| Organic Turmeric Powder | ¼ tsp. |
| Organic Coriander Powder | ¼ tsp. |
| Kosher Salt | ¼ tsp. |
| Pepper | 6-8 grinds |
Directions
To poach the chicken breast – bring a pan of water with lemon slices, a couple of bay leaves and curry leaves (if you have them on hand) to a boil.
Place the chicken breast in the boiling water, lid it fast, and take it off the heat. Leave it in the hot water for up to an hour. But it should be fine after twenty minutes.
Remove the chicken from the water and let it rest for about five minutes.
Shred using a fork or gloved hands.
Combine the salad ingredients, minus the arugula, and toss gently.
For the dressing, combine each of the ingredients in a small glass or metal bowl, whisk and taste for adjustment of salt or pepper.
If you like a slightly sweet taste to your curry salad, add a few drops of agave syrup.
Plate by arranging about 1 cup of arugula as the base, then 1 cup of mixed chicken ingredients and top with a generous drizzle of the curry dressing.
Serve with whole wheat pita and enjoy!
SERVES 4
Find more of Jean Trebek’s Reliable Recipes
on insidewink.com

- - - -

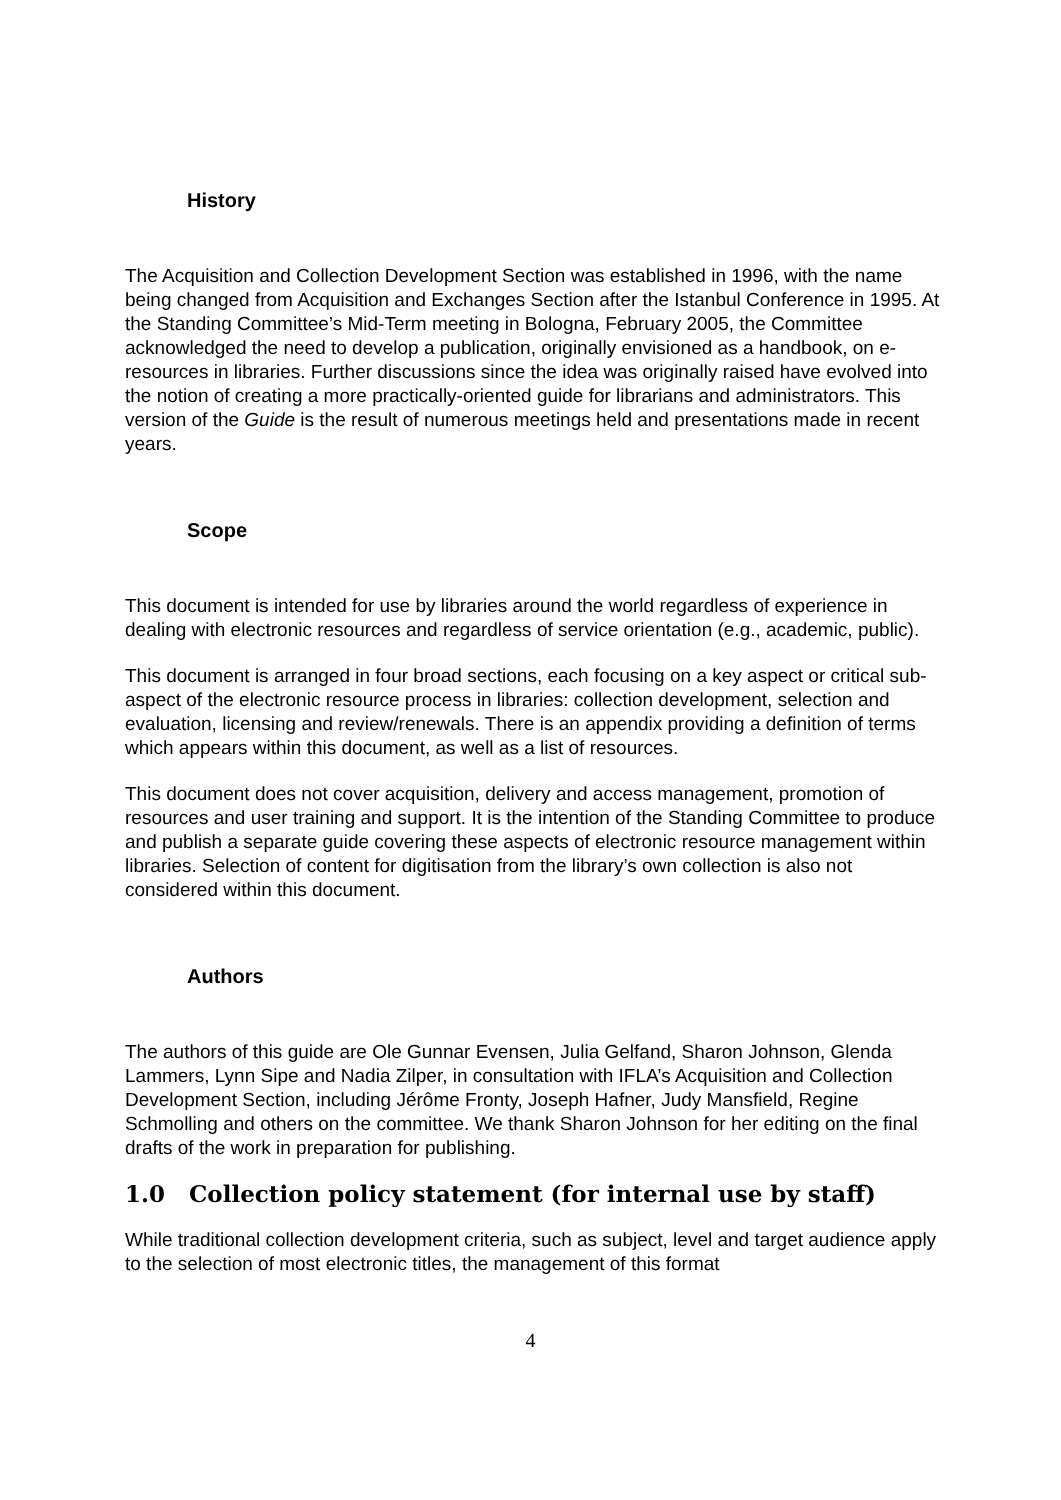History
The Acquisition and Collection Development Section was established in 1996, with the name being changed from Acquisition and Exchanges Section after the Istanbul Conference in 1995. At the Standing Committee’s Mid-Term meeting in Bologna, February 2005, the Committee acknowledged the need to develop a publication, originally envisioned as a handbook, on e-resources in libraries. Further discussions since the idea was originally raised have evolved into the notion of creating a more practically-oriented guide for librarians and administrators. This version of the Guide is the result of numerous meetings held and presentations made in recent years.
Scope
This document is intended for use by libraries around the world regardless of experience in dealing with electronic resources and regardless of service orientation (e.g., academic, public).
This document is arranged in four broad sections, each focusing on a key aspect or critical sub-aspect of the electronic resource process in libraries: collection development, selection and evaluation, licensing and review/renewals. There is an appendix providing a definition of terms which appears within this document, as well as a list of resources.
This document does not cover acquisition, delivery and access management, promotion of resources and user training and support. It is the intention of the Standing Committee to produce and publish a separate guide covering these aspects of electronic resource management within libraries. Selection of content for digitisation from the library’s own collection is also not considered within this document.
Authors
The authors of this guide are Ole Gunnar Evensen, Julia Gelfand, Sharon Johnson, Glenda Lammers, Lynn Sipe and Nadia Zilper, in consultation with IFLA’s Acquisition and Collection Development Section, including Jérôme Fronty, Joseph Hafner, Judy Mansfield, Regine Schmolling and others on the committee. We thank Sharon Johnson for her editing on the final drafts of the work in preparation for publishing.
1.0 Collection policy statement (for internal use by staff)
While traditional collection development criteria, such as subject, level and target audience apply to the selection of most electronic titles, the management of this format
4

- - - -

Of all the entries above, retype exactly the lines from the line with "Place the chicken" to the line with "For the dressing, combine", both included, and no others.

Place the chicken breast in the boiling water, lid it fast, and take it off the heat. Leave it in the hot water for up to an hour. But it should be fine after twenty minutes.
Remove the chicken from the water and let it rest for about five minutes.
Shred using a fork or gloved hands.
Combine the salad ingredients, minus the arugula, and toss gently.
For the dressing, combine each of the ingredients in a small glass or metal bowl, whisk and taste for adjustment of salt or pepper.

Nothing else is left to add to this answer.